Compositions in Connellsville is a new series of posts I’m starting where I take a look at children’s media outside of Adventures in Odyssey. In this first part of the series, I’ll be taking a look at Arthur’s belief in divine intervention in Howard Pyle’s The Story of King Arthur and His Knights. Pyle’s book is a 1903 version of the legends of Arthur written for children.


King Arthur goes into battle without fear, confident that God wants him as King, and therefore believes that other knights cannot slay him unless God allows. Therefore, whenever going into a battle with another knight who claims that he will kill Arthur, Arthur tells his opponent that he will only die in that battle if God, or the heavens, allow it. Howard Pyle exemplifies these ideas of God’s sovereignty in different places throughout The Book of King Arthur, the first part of his publication The Story of King Arthur and His Knights, but he shows these ideas especially the first time that Arthur mentions them. Even when not referring to God directly, Arthur believes that some supernatural, spiritual being, or beings, continually protect him so that he can serve the people of his kingdom as long as God plans for him to remain king. Ever since Arthur pulled the sword out of the iron anvil, he has known that God wanted him to rule the kingdom, and so he knows that he needs to stay alive and healthy as long as possible in order to better serve and protect the people of his kingdom. Arthur displays his belief in divine intervention in order to keep himself alive as king as long as God wills for the first time before his battle with the Sable Knight. Before that battle, the Sable Knight tells King Arthur that he will surely slay him and hang his shield on the apple tree with all the other shields that the Sable Knight has collected. Later, he battles the Duke of North Umber for the Lady Guinevere and King Leodegrance and demonstrates the same beliefs as he had previously shown in his battle with the Sable Knight. Pyle illustrates King Arthur’s biblical confidence in the fact that God has the power to veto humans’ desires to kill or to let another person live, a display of faith in God that readers should emulate in their Christian life.

In the most important instance of King Arthur displaying his belief in God’s sovereignty, Arthur had gone to challenge a sable knight who had rudely killed a man and taken his shield as a trophy.
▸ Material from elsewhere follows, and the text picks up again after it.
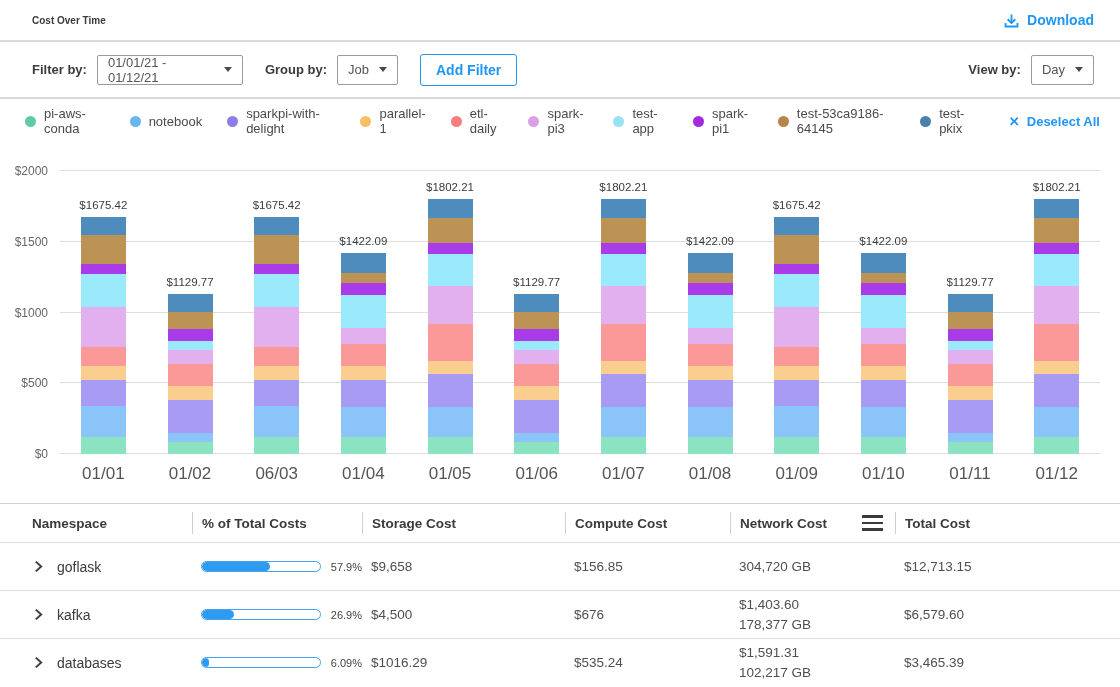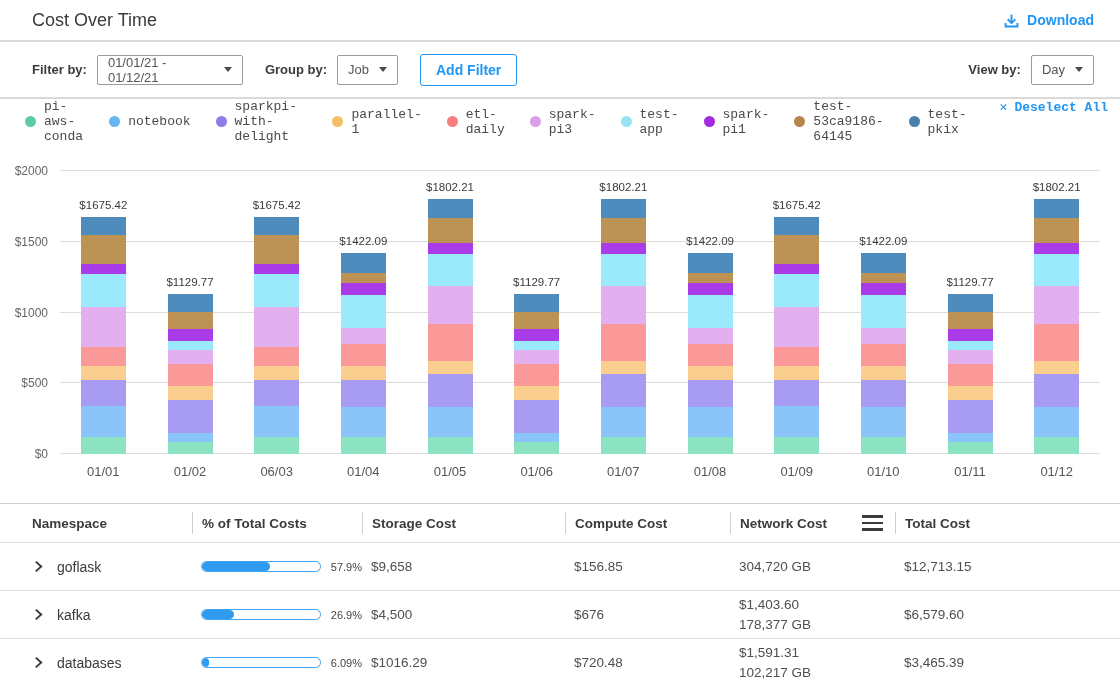"Cost Over Time" .page-title { font-size: 18px -> 10px; font-weight: normal -> bold }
This scenario shows Arthur’s belief that God will allow him to die only when His perfect timing has come. When Arthur arrived and challenged the Sable Knight to a battle, the Sable Knight told him that he would surely defeat King Arthur, although he did not recognize Arthur as the king. Arthur calmly replied that the Sable Knight could only slay him if the heavens allowed, saying “I do believe that that shall be as Heaven willeth, and not as thou willest,” (Pyle 34) displaying his underlying belief in God’s sovereignty over human life. Scripture clearly supports this fact when the psalmist writes “Our God is a God of salvation, and to God, the Lord, belong deliverances from death,” (English Standard Version, Psalm 68.20) acknowledging God’s control over “deliverances from death.” King Arthur’s faith in divine sovereignty causes his fearlessness in battle as if he dies he knows that God planned it that way, and if he lives he can continue serving as king in the way that God leads him to. Paul’s ideas about life and death line up with the interpretation of Arthur’s statement about what Heaven willeth when he writes in his letter to the Philippians, “For me to live is Christ and to die is gain,” (Phil. 1.21) By comparing Arthur’s belief with the biblical concept, one can see how Arthur believed in the biblical concept of divine intervention.

Modern society would benefit from such unwavering faith in God’s sovereignty and ability to intervene in human affairs. When Christians apply the same kind of incredible faith that Arthur had in their everyday lives, the results have dramatic effects. Similarly to how King Arthur demonstrated his faith in God’s control over Arthur’s life during battle, modern Christians can apply faith in God’s sovereignty to a wide range of situations. For example, if events do not go according to human plans, the Apostle Paul’s words can comfort Christians making them aware of the fact that God works all things for His greater good. Paul wrote in his letter to the Romans saying that we know that “for those who love God all things work together for good,” (Rom. 8.28) and Christians can draw this out of the context of King Arthur’s words in The Story of King Arthur and His Knights. Christians should have faith that God ultimately controls life and death, as well as smaller things, not humans.


Works Cited

Bible, The. The English Standard Version, Crossway, 2001.

Pyle, Howard. The Story of King Arthur and His Knights. Charles Scribner’s Sons, 1903.